Unfortunately in a civilian government as of now, he has no saving grace. No one to truncate his tenure. Almost four years and all the glitter is gone. Corruption is running riot in his tenure. He has no capacity to manage. To control. To call to order. He cannot solve his problems with a decree. All his failings as a leader are laid before us. The man and the image do not match. Even his mostly rabid supporters are asking what went wrong. From initial dismay, some have abandoned him and today as rabidly against him as they were for him. Those who called me names four years ago when I pointed out that Buhari would unravel are now more anti Buhari than me. In fact, my emotion these days is mostly pity. Pity for his supporters who are caught between apologizing for their folly and still blaming Jonathan for foisting Buhari on us. I laugh at their discomfort. Human beings. Accepting you were blinded by hope and packaging is no easy task.

But the biggest tragedy that Buhari has wrought is his death knell on the anti corruption dream of his supporters. Nigeria is corrupt. Was . And is. When Buhari came to power, his aura, his image , his body language fought and banished the demons of corruption. Without a shot -fired. Nigerians were ready to fight corruption with him . They would have matched and killed for him to banish this scourge. Even non supporters like me were ready to give him benefit of doubt.

But his ineptitude. His perennial blaming of the past. His territorial worldview that created a weak and corrupt kitchen cabinet. His wrong reading of the today Nigeria were to put a stop to the anti corruption momentum. And corruption recovered . And the demons came back. As was said in the good books, when demons come back, they come back seven times stronger than when you first banished them.

For majority of Nigerians , this president was the last hope to redeem ourselves as a country and put us on the path of progress and integrity. It was a misplaced hope. But it was a hope. He claimed the right to their hope without knowing the work that needed to convert it to reality. He owed these his followers to do his best. To deliver on his promise. Otherwise he did not have to make them. I suspect he did not know what the promise meant. That he made it for a different generation and was not aware that society did not exist anymore. And getting to office , he was just one out of touch leader past his prime that had good intention but no plan.
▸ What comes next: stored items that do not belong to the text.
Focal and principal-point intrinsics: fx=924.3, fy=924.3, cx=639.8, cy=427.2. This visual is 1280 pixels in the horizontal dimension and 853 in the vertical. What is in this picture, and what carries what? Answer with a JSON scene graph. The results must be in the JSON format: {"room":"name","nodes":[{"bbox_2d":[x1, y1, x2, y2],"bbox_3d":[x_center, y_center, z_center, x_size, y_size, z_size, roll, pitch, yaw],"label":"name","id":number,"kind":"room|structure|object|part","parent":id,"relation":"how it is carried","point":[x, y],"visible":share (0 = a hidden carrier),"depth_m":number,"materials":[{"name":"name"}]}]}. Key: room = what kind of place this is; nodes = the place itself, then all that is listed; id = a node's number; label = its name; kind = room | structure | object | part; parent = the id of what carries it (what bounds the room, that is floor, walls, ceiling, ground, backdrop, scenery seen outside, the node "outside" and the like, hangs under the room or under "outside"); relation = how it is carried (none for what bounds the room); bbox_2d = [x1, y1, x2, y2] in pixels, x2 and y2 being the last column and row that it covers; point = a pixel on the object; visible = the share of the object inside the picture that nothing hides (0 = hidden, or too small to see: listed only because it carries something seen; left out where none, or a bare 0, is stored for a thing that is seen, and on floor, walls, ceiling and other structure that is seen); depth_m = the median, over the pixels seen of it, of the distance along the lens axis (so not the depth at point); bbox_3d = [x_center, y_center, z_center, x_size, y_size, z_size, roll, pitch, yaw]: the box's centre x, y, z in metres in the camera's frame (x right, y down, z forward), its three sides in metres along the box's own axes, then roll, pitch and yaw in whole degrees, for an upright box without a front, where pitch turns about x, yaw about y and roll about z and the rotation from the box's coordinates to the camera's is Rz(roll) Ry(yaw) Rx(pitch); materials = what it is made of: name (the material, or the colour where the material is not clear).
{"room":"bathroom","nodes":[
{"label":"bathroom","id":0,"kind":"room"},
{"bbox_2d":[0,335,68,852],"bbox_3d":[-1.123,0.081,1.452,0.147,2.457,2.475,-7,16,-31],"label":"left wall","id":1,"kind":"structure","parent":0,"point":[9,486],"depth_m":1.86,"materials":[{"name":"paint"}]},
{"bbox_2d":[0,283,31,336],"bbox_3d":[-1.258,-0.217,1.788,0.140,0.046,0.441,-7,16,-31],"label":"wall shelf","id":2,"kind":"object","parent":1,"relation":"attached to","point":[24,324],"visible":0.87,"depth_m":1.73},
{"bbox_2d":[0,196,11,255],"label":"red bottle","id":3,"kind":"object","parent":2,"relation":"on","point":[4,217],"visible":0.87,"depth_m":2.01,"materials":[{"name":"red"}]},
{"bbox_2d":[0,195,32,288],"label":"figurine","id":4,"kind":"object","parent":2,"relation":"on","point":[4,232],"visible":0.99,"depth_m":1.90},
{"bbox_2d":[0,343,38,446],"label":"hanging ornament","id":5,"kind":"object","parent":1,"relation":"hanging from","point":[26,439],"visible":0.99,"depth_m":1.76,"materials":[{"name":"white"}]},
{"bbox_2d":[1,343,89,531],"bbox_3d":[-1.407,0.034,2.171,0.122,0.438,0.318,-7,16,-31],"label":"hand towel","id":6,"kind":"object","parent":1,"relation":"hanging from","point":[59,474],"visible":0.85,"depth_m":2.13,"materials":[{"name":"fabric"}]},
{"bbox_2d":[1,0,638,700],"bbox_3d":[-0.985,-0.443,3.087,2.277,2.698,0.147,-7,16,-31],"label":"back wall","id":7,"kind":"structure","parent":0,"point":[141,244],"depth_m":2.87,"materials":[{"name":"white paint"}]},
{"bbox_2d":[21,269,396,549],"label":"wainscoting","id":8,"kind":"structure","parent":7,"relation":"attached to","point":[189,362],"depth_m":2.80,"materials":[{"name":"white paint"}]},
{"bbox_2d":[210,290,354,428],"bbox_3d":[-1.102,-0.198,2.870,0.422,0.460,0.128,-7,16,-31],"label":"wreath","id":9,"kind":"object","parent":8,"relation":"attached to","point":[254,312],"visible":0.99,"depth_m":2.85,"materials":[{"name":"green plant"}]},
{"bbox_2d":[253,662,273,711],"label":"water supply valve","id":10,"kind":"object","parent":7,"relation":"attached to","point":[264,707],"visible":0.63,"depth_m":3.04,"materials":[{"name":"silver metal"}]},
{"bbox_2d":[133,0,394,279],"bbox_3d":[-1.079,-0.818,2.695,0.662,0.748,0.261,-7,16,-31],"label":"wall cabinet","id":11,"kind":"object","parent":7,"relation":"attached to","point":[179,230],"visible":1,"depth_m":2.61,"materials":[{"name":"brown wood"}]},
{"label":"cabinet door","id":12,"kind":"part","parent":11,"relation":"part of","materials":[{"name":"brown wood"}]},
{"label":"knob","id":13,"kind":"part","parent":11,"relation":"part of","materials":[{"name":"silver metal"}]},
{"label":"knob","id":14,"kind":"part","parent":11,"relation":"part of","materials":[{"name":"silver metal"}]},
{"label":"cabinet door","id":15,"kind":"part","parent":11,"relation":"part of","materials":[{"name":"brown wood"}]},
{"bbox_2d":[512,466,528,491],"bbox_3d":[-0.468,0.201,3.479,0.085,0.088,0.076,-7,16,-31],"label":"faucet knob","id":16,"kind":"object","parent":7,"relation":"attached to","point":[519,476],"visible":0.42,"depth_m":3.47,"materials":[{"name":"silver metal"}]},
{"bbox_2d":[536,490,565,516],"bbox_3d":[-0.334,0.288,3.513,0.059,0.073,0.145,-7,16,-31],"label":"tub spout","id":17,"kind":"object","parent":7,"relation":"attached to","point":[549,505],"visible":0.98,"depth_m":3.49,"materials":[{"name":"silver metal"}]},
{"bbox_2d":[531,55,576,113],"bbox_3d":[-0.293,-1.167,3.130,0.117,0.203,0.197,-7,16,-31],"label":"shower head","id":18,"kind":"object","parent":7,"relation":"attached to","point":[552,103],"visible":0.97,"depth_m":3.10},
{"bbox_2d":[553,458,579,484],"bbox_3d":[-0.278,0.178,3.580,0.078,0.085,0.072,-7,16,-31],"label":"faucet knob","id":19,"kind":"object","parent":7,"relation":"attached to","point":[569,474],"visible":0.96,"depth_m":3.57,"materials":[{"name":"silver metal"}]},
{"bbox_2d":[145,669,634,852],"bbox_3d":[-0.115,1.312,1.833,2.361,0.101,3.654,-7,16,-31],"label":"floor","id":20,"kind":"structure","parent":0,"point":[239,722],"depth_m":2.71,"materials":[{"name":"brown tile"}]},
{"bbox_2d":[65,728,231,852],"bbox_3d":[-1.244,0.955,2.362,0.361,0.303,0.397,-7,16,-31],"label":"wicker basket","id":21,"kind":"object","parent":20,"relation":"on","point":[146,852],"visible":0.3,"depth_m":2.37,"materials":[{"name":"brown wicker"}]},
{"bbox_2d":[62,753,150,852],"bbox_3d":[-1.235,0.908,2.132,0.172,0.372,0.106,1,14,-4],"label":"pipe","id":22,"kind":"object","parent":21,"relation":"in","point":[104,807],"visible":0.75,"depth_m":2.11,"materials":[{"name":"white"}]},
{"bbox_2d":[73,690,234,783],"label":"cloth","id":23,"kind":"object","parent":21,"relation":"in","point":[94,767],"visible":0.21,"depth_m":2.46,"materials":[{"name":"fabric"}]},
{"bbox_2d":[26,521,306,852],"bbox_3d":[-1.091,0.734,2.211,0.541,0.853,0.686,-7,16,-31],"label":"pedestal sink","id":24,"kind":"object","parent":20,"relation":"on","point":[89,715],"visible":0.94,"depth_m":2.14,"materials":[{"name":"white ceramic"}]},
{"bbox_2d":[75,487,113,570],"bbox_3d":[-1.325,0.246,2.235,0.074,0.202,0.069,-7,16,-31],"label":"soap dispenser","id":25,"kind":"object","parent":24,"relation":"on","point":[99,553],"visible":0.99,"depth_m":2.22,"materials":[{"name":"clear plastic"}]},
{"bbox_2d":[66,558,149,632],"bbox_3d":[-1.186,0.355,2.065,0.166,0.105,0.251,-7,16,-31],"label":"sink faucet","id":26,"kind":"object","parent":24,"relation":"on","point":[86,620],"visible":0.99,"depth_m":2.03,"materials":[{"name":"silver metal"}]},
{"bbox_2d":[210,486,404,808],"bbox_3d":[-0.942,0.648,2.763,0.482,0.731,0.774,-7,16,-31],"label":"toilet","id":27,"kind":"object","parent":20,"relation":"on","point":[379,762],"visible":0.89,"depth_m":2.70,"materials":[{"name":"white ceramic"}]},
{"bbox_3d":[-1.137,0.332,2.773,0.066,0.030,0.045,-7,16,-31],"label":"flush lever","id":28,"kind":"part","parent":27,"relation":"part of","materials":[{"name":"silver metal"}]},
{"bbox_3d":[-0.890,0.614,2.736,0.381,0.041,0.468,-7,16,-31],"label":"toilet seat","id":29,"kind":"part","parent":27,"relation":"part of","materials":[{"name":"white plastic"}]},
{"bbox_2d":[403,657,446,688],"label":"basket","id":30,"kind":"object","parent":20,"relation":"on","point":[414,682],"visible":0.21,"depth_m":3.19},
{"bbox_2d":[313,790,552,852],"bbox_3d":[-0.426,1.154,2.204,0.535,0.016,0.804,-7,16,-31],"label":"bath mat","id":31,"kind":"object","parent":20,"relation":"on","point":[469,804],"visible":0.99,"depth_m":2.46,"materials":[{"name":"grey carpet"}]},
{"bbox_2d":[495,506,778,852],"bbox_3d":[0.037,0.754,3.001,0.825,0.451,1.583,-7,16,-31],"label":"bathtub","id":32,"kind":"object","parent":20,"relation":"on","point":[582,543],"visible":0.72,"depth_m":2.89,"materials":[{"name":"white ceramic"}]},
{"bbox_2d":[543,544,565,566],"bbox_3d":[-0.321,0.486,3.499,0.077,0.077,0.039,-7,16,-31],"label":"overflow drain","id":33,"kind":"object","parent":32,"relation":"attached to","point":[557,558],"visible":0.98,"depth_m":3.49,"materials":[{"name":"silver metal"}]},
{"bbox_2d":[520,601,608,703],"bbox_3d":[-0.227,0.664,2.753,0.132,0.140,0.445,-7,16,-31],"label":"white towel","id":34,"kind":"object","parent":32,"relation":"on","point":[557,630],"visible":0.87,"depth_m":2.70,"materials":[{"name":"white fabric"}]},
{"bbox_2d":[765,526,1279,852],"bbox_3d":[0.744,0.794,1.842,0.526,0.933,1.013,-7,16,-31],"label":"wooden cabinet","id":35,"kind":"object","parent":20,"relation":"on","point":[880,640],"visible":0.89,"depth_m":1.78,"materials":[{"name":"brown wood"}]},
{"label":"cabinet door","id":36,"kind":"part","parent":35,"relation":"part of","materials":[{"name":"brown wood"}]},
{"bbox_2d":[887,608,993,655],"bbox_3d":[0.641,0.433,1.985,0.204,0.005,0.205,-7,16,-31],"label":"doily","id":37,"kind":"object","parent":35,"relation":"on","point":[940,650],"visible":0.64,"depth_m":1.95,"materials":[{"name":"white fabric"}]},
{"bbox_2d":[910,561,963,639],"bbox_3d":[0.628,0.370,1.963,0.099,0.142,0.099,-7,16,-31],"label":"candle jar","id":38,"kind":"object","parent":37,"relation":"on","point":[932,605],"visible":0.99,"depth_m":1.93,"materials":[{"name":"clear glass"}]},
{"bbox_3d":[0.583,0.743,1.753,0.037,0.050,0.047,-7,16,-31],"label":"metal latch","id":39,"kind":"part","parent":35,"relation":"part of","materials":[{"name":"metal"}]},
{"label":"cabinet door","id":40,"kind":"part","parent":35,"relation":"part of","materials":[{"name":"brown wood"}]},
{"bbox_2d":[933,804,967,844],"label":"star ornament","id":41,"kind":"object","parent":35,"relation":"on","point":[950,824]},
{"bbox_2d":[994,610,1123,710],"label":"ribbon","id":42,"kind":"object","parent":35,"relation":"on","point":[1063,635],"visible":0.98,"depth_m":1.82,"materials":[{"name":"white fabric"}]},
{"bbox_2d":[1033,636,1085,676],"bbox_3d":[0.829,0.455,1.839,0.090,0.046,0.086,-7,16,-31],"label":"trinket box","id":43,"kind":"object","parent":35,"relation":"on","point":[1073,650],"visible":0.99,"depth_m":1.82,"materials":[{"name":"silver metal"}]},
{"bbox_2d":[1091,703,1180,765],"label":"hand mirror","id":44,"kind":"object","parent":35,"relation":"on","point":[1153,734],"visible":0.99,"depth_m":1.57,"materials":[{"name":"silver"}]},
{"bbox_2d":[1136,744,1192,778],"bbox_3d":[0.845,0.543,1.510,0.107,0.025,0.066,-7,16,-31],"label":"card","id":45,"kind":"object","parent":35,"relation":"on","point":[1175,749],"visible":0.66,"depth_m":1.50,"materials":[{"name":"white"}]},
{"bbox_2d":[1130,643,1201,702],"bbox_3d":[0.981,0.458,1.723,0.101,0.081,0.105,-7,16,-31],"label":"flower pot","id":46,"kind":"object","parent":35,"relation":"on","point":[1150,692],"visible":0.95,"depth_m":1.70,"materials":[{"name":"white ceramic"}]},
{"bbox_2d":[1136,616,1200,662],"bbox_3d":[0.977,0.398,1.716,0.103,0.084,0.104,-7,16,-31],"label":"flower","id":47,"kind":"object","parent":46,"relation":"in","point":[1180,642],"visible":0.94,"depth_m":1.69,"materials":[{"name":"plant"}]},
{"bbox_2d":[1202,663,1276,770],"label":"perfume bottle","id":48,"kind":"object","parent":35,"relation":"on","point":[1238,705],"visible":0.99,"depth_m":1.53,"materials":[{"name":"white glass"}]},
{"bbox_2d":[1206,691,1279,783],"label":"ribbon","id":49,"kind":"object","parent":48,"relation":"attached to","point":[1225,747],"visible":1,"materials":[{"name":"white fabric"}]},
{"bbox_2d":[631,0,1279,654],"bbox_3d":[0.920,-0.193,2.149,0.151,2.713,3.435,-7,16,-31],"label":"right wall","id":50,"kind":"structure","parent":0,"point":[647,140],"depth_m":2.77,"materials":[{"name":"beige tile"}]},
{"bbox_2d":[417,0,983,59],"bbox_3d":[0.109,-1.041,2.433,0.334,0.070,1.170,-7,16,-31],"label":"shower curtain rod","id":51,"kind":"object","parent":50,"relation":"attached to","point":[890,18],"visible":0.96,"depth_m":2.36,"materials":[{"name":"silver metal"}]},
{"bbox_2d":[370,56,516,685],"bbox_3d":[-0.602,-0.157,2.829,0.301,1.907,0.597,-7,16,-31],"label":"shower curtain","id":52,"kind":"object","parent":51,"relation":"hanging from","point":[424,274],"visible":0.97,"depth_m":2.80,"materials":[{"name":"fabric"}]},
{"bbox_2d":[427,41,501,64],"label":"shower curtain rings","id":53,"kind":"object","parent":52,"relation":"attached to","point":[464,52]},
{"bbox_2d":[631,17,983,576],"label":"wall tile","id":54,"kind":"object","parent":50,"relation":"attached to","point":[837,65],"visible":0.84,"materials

He will leave us worse than he found us. More demoralized . Corruption will grow muscles and wings while he is here. We have to find another hope for the fight that must be. The fight to start the journey of rebuilding Nigeria and claiming its promise . The fight to have hope for a better tomorrow. The hope to be like others . Even in this Africa we claim to be a giant. History will not be kind to him. But we should not be too hard on him. We were guilty as well . The signs were there all along. We just decided to believe.